Replace "Quick solutions" with "Fast fixes" in the lines from the one with "# Quick solutions" up to and including the one with "for Group 16", and give those lines again with everything else unchanged. Leave the pictures out of your answer.

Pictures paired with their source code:

___

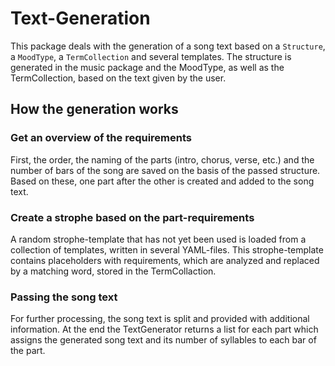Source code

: <!--
  * @author Olivier Stenzel
-->

# Text-Generation

This package deals with the generation of a song text based on a `Structure`, a `MoodType`, a `TermCollection` and several templates. The structure is generated in the music package and the MoodType, as well as the TermCollection, based on the text given by the user.

## How the generation works

### Get an overview of the requirements

First, the order, the naming of the parts (intro, chorus, verse, etc.) and the number of bars of the song are saved on the basis of the passed structure.
Based on these, one part after the other is created and added to the song text.

### Create a strophe based on the part-requirements

A random strophe-template that has not yet been used is loaded from a collection of templates, written in several YAML-files.
This strophe-template contains placeholders with requirements, which are analyzed and replaced by a matching word, stored in the TermCollaction.

### Passing the song text

For further processing, the song text is split and provided with additional information.
At the end the TextGenerator returns a list for each part which assigns the generated song text and its number of syllables to each bar of the part.
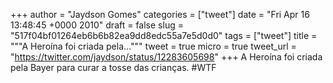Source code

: 
+++
author = "Jaydson Gomes"
categories = ["tweet"]
date = "Fri Apr 16 13:48:45 +0000 2010"
draft = false
slug = "517f04bf01264eb6b6b82ea9dd8edc55a7e5d0d0"
tags = ["tweet"]
title = """A Heroína foi criada pela..."""
tweet = true
micro = true
tweet_url = "https://twitter.com/jaydson/status/12283605698"
+++
A Heroína foi criada pela Bayer para curar a tosse das crianças. #WTF
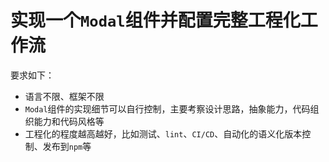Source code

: # 实现一个`Modal`组件并配置完整工程化工作流

要求如下：
- 语言不限、框架不限
- `Modal`组件的实现细节可以自行控制，主要考察设计思路，抽象能力，代码组织能力和代码风格等
- 工程化的程度越高越好，比如测试、`lint`、`CI/CD`、自动化的语义化版本控制、发布到`npm`等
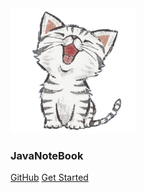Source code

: <img width="200px" src="images/maomi.png">

### **JavaNoteBook**

[GitHub](<https://github.com/schroedinger-cat/JavaNoteBook>)
[Get Started](<https://schroedinger-cat.github.io/JavaNoteBook/#/README>)

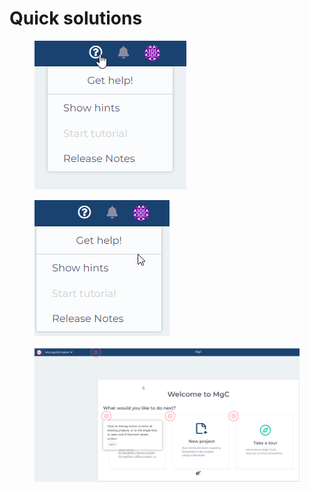 # Quick solutions

<figure><img src="../.gitbook/assets/2023-11-18 18_56_36-.png" alt=""><figcaption></figcaption></figure>



<figure><img src="../.gitbook/assets/2023-11-18 18_58_42-MgC.png" alt=""><figcaption></figcaption></figure>



<figure><img src="../.gitbook/assets/2023-11-18 18_58_13-MgC.png" alt=""><figcaption></figcaption></figure>
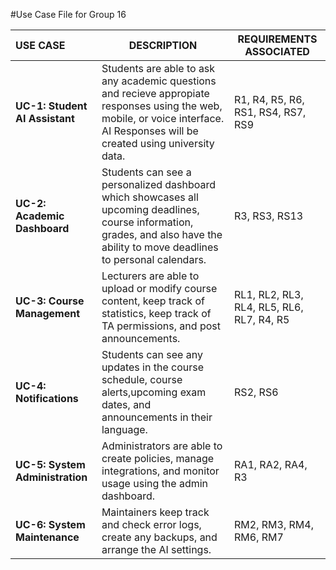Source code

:  #Use Case File for Group 16

| **USE CASE** | **DESCRIPTION** | **REQUIREMENTS ASSOCIATED** |
|:----------------|--------------|---------------------------|
| **UC-1: Student AI Assistant** | Students are able to ask any academic questions and recieve appropiate responses using the web, mobile, or voice interface. AI Responses will be created using university data.  | R1, R4, R5, R6, RS1, RS4, RS7, RS9 |
| **UC-2: Academic Dashboard** | Students can see a personalized dashboard which showcases all upcoming deadlines, course information, grades, and also have the ability to move deadlines to personal calendars. | R3, RS3, RS13 |
| **UC-3: Course Management** | Lecturers are able to upload or modify course content, keep track of statistics, keep track of TA permissions, and post announcements. | RL1, RL2, RL3, RL4, RL5, RL6, RL7, R4, R5 |
| **UC-4: Notifications** | Students can see any updates in the course schedule, course alerts,upcoming exam dates, and announcements in their language. | RS2, RS6 |
| **UC-5: System Administration** | Administrators are able to create policies, manage integrations, and monitor usage using the admin dashboard. | RA1, RA2, RA4, R3 |
| **UC-6: System Maintenance** | Maintainers keep track and check error logs, create any backups, and arrange the AI settings. | RM2, RM3, RM4, RM6, RM7 |

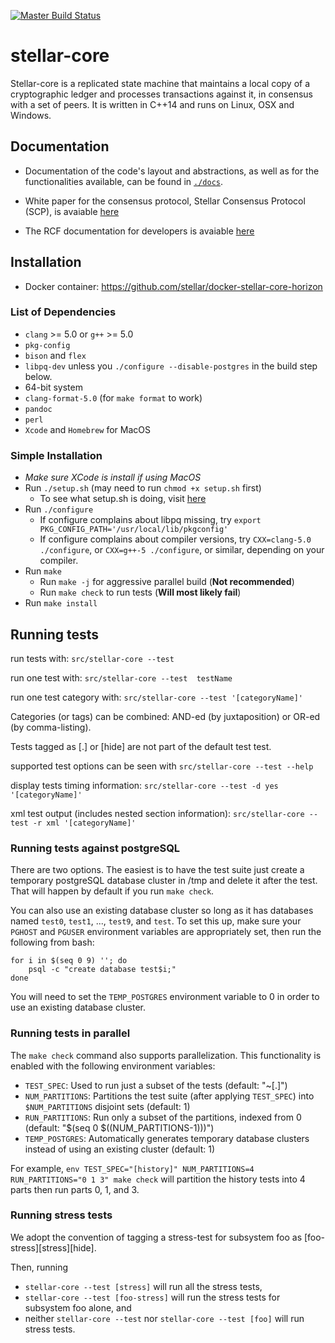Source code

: [![Master Build Status](https://travis-ci.org/stellar/stellar-core.svg?branch=auto)](https://travis-ci.org/stellar/stellar-core)

# stellar-core #

Stellar-core is a replicated state machine that maintains a local copy of a cryptographic ledger and processes transactions against it, in consensus with a set of peers.
It is written in C++14 and runs on Linux, OSX and Windows.

## Documentation ##

* Documentation of the code's layout and abstractions, as well as for the
functionalities available, can be found in
[`./docs`](https://github.com/sensify-security/stellar-core/tree/master/docs).

* White paper for the consensus protocol, Stellar Consensus Protocol (SCP), is avaiable [here](https://www.stellar.org/papers/stellar-consensus-protocol.pdf)

* The RCF documentation for developers is avaiable [here](https://datatracker.ietf.org/doc/draft-mazieres-dinrg-scp/)

## Installation ##
* Docker container: https://github.com/stellar/docker-stellar-core-horizon

### List of Dependencies ###

- `clang` >= 5.0 or `g++` >= 5.0
- `pkg-config`
- `bison` and `flex`
- `libpq-dev` unless you `./configure --disable-postgres` in the build step below.
- 64-bit system
- `clang-format-5.0` (for `make format` to work)
- `pandoc`
- `perl`
- `Xcode` and `Homebrew` for MacOS

### Simple Installation ###

* *Make sure XCode is install if using MacOS*
* Run `./setup.sh` (may need to run `chmod +x setup.sh` first)
    * To see what setup.sh is doing, visit [here](https://github.com/sensify-security/stellar-core/blob/master/INSTALL.md)
* Run `./configure`   
    * If configure complains about libpq missing, try `export PKG_CONFIG_PATH='/usr/local/lib/pkgconfig'`
    * If configure complains about compiler versions, try `CXX=clang-5.0 ./configure`, or `CXX=g++-5 ./configure`, or similar, depending on your compiler.
* Run `make`
    * Run `make -j` for aggressive parallel build (**Not recommended**)
    * Run `make check` to run tests (**Will most likely fail**)
* Run `make install`

## Running tests ##

run tests with:
  `src/stellar-core --test`

run one test with:
  `src/stellar-core --test  testName`

run one test category with:
  `src/stellar-core --test '[categoryName]'`

Categories (or tags) can be combined: AND-ed (by juxtaposition) or OR-ed (by comma-listing).

Tests tagged as [.] or [hide] are not part of the default test test.

supported test options can be seen with
  `src/stellar-core --test --help`

display tests timing information:
  `src/stellar-core --test -d yes '[categoryName]'`

xml test output (includes nested section information):
  `src/stellar-core --test -r xml '[categoryName]'`

### Running tests against postgreSQL ###

There are two options.  The easiest is to have the test suite just
create a temporary postgreSQL database cluster in /tmp and delete it
after the test.  That will happen by default if you run `make check`.

You can also use an existing database cluster so long as it has
databases named `test0`, `test1`, ..., `test9`, and `test`.  To set
this up, make sure your `PGHOST` and `PGUSER` environment variables
are appropriately set, then run the following from bash:

    for i in $(seq 0 9) ''; do
        psql -c "create database test$i;"
    done

You will need to set the `TEMP_POSTGRES` environment variable to 0
in order to use an existing database cluster.

### Running tests in parallel ###

The `make check` command also supports parallelization. This functionality is
enabled with the following environment variables:
* `TEST_SPEC`: Used to run just a subset of the tests (default: "~[.]")
* `NUM_PARTITIONS`: Partitions the test suite (after applying `TEST_SPEC`) into
`$NUM_PARTITIONS` disjoint sets (default: 1)
* `RUN_PARTITIONS`: Run only a subset of the partitions, indexed from 0
(default: "$(seq 0 $((NUM_PARTITIONS-1)))")
* `TEMP_POSTGRES`: Automatically generates temporary database clusters instead
of using an existing cluster (default: 1)

For example,
`env TEST_SPEC="[history]" NUM_PARTITIONS=4 RUN_PARTITIONS="0 1 3" make check`
will partition the history tests into 4 parts then run parts 0, 1, and 3.

### Running stress tests ###
We adopt the convention of tagging a stress-test for subsystem foo as [foo-stress][stress][hide].

Then, running
* `stellar-core --test [stress]` will run all the stress tests,
* `stellar-core --test [foo-stress]` will run the stress tests for subsystem foo alone, and
* neither `stellar-core --test` nor `stellar-core --test [foo]` will run stress tests.


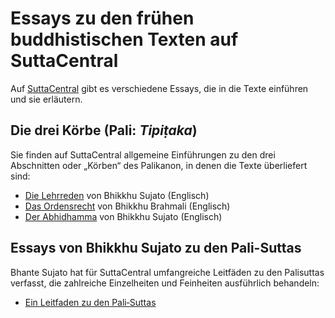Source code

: # Essays zu den frühen buddhistischen Texten auf SuttaCentral
Auf <a href="https://suttacentral.net" target="_blank">SuttaCentral</a> gibt es verschiedene Essays, die in die Texte einführen und sie erläutern.

## Die drei Körbe (Pali: *Tipiṭaka*)
Sie finden auf SuttaCentral allgemeine Einführungen zu den drei Abschnitten oder „Körben“ des Palikanon, in denen die Texte überliefert sind:
- <a href="https://suttacentral.net/discourses" target="_blank">Die Lehrreden</a> von Bhikkhu Sujato (Englisch)
- <a href="https://suttacentral.net/vinaya" target="_blank">Das Ordensrecht</a> von Bhikkhu Brahmali (Englisch)
- <a href="https://suttacentral.net/abhidhamma" target="_blank">Der Abhidhamma</a> von Bhikkhu Sujato (Englisch)

## Essays von Bhikkhu Sujato zu den Pali-Suttas
Bhante Sujato hat für SuttaCentral umfangreiche Leitfäden zu den Palisuttas verfasst, die zahlreiche Einzelheiten und Feinheiten ausführlich behandeln:

- [Ein Leitfaden zu den Pali‐Suttas](https://sc-voice.github.io/dhammaregen/docs/essays/leitfaden-palisuttas)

___

• Completed task:
 # Fast fixes

<figure><img src="../.gitbook/assets/2023-11-18 18_56_36-.png" alt=""><figcaption></figcaption></figure>



<figure><img src="../.gitbook/assets/2023-11-18 18_58_42-MgC.png" alt=""><figcaption></figcaption></figure>



<figure><img src="../.gitbook/assets/2023-11-18 18_58_13-MgC.png" alt=""><figcaption></figcaption></figure>
Source code

:  #Use Case File for Group 16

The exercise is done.